» Tasks for this exercise:
A. Decide whether each statement below agrees with the passage on strategy against terrorism, answering yes or no and quoting the words of the passage that settle it. (i) The passage holds that killing terrorists is usually more useful than persuading them to talk. (ii) The passage advises aiming military strikes at operatives instead of inspirational leaders. (iii) The passage warns that the deaths of such leaders could lead their followers to kill more innocent people.
B. Extend the passage on strategy against terrorism, picking up after its final sentence.

» Supplied text:
If attacking Iraq made things worse, what would it take to prosecute a war on terrorism successfully? A better strategy might employ the following elements: First, where they exist, we need to destroy terrorist headquarters and, when necessary, kill the killers. This strategy must be employed carefully, however: Wherever possible, we should avoid creating martyrs or enhancing our enemies' mobilization strategies. In many cases, it is likely to be more useful to persuade terrorists to talk to us than to kill them; and, second, when we select military targets, it is probably better to focus on operatives rather than inspirational leaders such as bin Laden or Sheik Yassin. While the world is definitely better off without such evil men, their deaths could inspire their followers to kill many more innocent people.

» Records from a data source:

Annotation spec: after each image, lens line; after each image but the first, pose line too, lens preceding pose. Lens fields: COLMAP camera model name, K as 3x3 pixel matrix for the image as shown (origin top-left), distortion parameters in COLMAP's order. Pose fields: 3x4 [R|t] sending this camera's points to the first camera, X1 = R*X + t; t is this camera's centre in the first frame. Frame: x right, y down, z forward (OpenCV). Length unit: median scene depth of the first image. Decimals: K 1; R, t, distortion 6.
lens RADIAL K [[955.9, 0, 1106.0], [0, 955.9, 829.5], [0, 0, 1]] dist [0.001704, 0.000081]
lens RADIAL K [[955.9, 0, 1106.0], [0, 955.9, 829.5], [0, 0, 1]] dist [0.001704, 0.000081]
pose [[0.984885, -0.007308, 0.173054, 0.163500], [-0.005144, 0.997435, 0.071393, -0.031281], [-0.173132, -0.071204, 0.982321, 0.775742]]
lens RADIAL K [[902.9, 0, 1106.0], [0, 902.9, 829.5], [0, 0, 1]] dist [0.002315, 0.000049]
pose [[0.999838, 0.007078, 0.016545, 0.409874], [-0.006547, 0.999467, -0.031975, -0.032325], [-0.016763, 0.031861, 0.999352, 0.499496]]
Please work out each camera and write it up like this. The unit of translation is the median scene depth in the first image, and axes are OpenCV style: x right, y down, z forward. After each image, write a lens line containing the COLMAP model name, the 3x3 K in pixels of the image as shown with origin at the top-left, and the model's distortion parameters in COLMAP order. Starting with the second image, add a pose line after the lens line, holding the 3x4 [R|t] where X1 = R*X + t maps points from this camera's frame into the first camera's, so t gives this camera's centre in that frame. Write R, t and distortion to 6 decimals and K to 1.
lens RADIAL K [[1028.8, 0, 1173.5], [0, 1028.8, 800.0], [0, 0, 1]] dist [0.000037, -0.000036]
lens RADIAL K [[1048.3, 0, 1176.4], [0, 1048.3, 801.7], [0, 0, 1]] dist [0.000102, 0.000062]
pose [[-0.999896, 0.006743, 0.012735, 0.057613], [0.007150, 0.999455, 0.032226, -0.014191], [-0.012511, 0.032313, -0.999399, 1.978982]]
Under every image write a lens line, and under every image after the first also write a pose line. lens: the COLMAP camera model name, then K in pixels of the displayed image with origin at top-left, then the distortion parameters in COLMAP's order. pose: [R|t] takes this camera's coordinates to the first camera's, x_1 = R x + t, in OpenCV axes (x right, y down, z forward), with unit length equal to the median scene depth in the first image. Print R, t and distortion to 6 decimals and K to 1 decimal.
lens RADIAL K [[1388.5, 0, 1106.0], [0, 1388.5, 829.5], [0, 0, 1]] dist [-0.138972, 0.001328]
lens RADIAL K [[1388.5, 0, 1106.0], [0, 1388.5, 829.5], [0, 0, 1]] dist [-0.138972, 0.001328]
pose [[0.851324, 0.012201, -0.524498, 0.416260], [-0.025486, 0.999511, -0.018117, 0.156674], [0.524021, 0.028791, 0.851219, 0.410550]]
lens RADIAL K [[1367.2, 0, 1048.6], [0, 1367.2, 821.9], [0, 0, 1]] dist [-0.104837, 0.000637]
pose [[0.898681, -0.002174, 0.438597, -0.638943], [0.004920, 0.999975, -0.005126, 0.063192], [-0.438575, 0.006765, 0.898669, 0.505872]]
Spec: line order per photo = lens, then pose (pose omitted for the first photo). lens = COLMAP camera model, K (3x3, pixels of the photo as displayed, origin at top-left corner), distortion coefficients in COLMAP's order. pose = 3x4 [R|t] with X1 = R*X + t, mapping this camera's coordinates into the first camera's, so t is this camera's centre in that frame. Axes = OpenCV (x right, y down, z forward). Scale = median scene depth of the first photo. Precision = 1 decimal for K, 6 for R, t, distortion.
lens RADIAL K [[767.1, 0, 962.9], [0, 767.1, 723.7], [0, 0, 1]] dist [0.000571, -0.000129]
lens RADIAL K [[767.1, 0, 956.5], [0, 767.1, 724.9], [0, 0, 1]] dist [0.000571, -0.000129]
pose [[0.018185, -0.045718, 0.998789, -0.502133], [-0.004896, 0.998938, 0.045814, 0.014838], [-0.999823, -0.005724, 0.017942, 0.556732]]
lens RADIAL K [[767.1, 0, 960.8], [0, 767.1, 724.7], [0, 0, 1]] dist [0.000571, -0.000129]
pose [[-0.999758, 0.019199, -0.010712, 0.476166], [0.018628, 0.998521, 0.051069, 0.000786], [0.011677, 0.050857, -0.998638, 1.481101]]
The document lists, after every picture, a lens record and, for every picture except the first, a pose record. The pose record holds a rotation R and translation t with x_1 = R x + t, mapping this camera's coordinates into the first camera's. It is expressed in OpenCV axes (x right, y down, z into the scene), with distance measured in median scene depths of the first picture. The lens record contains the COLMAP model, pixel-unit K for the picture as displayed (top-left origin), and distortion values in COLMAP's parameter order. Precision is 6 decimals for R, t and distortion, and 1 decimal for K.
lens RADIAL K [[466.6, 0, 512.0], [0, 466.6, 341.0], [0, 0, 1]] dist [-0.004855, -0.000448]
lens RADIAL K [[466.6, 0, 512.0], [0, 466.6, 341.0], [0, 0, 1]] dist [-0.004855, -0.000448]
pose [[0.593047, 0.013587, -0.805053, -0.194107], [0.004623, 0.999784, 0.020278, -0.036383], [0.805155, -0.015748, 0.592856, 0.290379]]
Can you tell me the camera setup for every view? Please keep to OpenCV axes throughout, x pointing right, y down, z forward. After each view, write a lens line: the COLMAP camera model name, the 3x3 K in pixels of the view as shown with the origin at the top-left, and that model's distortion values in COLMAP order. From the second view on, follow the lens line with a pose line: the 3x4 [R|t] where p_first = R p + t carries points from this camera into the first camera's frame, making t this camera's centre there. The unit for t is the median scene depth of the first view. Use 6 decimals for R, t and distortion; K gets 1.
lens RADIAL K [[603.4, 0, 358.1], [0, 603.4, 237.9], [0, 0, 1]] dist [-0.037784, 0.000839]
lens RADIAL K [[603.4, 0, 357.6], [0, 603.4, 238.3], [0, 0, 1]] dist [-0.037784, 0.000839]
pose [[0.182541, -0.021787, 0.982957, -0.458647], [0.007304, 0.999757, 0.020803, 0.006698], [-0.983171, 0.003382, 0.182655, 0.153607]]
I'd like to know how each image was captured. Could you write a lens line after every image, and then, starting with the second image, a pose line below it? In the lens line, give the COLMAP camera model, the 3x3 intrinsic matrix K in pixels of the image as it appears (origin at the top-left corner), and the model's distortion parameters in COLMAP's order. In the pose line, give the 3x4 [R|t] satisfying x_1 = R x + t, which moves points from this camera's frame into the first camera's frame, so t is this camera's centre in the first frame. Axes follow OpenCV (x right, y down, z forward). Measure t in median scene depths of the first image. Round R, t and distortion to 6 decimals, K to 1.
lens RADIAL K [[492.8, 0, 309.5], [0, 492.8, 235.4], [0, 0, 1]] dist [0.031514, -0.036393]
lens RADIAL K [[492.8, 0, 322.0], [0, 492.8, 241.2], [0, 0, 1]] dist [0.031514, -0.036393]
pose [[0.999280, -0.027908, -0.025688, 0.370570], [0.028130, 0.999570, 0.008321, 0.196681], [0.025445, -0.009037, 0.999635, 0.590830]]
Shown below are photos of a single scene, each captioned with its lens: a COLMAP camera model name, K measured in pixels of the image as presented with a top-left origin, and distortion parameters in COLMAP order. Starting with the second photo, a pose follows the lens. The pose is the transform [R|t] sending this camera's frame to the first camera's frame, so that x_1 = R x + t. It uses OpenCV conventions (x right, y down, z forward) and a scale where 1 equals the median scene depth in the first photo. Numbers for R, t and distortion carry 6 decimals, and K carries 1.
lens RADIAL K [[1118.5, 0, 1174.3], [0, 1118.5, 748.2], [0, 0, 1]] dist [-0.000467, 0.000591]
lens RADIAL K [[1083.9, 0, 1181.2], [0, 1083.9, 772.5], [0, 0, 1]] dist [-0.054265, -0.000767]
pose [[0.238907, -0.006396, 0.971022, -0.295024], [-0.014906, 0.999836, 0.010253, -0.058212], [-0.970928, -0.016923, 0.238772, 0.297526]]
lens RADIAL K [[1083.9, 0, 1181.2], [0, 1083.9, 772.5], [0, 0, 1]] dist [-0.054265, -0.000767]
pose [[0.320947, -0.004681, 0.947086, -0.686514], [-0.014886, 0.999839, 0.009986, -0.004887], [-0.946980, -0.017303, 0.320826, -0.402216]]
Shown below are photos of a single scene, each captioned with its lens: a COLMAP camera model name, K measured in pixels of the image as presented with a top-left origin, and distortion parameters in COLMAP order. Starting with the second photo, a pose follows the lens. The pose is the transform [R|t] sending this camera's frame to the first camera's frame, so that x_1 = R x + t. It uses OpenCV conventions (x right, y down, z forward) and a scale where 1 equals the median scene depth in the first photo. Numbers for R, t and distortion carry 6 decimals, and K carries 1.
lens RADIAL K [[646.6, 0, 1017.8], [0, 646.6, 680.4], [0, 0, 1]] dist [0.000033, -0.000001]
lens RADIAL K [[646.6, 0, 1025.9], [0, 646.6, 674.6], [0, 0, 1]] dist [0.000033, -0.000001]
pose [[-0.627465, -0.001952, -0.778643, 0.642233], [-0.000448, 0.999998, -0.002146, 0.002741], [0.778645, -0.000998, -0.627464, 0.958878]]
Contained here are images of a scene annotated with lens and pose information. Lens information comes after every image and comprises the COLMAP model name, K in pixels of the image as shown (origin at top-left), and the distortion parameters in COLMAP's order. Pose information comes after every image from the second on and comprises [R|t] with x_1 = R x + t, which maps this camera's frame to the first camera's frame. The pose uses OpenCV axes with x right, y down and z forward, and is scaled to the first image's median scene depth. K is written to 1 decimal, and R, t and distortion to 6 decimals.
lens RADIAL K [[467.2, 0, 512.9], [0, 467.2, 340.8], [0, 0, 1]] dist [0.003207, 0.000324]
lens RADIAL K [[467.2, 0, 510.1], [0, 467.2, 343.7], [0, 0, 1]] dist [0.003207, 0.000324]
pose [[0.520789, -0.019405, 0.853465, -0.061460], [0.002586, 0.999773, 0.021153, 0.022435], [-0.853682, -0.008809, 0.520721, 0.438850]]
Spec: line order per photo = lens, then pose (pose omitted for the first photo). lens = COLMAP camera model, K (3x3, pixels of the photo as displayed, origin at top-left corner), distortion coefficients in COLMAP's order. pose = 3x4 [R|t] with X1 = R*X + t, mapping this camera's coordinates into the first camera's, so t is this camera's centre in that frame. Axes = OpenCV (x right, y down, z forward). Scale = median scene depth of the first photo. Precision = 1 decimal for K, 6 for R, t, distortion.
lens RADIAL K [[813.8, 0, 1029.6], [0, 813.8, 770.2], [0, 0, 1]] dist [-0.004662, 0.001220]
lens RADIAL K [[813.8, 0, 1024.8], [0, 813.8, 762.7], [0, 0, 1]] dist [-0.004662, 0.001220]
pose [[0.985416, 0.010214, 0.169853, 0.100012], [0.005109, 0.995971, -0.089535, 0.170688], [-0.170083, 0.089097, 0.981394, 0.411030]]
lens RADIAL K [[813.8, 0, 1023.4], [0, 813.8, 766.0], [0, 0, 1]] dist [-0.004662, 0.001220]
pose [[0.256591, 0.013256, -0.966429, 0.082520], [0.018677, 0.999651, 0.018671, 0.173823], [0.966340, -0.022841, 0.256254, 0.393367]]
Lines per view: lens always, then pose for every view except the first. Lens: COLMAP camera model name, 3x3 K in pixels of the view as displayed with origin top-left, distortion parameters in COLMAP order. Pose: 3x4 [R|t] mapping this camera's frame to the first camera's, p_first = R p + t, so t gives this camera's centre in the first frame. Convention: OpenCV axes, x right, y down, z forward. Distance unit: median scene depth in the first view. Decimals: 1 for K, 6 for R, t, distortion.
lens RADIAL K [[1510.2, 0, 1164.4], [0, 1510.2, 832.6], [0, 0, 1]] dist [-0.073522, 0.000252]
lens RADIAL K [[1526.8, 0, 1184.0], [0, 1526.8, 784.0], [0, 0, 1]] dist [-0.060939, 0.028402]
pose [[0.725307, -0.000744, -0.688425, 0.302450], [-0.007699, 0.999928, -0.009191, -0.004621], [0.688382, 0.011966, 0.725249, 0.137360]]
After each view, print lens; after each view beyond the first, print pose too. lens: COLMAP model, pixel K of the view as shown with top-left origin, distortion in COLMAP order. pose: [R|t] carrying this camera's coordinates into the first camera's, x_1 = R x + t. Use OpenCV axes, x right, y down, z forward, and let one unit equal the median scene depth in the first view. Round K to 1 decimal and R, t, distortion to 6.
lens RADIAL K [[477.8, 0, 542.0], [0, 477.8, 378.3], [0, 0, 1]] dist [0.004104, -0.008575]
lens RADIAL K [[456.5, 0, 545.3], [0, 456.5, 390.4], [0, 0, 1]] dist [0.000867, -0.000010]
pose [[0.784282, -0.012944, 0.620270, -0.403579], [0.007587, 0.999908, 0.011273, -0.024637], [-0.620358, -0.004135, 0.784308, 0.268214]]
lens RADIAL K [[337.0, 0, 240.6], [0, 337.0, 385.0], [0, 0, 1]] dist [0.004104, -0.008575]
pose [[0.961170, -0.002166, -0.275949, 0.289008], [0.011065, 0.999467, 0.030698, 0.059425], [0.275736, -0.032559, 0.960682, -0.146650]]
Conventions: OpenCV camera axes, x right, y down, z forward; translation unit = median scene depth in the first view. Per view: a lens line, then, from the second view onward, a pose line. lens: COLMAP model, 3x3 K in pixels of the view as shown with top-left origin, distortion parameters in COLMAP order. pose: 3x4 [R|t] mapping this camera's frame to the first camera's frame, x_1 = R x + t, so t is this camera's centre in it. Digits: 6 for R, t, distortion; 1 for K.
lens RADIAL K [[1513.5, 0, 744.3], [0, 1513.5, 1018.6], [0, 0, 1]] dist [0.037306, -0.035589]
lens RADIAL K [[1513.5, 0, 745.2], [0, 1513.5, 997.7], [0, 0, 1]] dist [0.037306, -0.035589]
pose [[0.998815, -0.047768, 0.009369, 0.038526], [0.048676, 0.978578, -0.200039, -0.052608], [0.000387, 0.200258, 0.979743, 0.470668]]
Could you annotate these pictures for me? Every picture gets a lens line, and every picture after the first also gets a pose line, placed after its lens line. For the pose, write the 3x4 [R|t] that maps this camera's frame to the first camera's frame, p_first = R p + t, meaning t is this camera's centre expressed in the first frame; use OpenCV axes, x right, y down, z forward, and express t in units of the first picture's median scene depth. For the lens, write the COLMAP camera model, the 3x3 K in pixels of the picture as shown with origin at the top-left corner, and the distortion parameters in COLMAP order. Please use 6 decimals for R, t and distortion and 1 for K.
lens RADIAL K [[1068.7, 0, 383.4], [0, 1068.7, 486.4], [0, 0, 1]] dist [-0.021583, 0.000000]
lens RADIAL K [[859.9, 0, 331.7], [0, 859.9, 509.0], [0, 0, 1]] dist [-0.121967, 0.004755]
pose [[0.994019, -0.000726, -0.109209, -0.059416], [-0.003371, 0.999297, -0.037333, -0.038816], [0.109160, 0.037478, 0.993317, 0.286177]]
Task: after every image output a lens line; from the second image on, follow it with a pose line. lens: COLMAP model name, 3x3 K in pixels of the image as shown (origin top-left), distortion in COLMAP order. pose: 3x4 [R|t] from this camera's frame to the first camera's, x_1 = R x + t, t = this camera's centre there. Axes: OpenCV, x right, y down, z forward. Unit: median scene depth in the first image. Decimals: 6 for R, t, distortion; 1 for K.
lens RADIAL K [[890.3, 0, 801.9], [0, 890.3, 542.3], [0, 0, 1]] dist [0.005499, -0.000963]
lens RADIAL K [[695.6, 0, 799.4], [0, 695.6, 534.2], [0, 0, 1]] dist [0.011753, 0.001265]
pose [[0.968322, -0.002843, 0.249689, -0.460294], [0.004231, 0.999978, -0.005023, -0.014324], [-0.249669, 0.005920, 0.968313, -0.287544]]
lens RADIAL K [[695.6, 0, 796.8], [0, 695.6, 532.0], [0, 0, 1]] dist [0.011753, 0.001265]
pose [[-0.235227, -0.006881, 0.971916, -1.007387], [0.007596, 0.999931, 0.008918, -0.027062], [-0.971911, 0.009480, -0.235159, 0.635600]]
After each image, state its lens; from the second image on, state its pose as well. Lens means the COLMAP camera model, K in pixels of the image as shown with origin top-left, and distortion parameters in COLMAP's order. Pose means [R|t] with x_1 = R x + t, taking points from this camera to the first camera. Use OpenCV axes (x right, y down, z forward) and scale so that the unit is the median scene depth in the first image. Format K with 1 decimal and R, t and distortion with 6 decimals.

» Answers below:
A.
(i) No: "In many cases, it is likely to be more useful to persuade terrorists to talk to us than to kill them"
(ii) Yes: "it is probably better to focus on operatives rather than inspirational leaders such as bin Laden or Sheik Yassin"
(iii) Yes: "their deaths could inspire their followers to kill many more innocent people"

B.
Third, penetrating the various groups that are fighting us and turning them against one another is a critically important goal. The terrorists, Mao tells us, aim to create spiritual unity between the officers and their men and between themselves and the people. They also aim to destroy our alliances. Our goal must be the reverse: to create tensions between the leaders and their followers and among the various groups that compete for attention and funding. We also need to strengthen our alliances and make them robust enough to withstand the terrorists' attempts to split us from our allies. The al-Qaida movement has been cleverly exploiting tensions over the Iraq war to split us from our allies.
Related to this, fourth, we need to strengthen intelligence and law enforcement networks both within and among governments. This requires maintaining existing alliances and creating new ones -- sometimes with states that don't always live up to our expectations in all matters. Once we understand that terrorism is the most significant threat we face today, it becomes easier to order our preferences and demands.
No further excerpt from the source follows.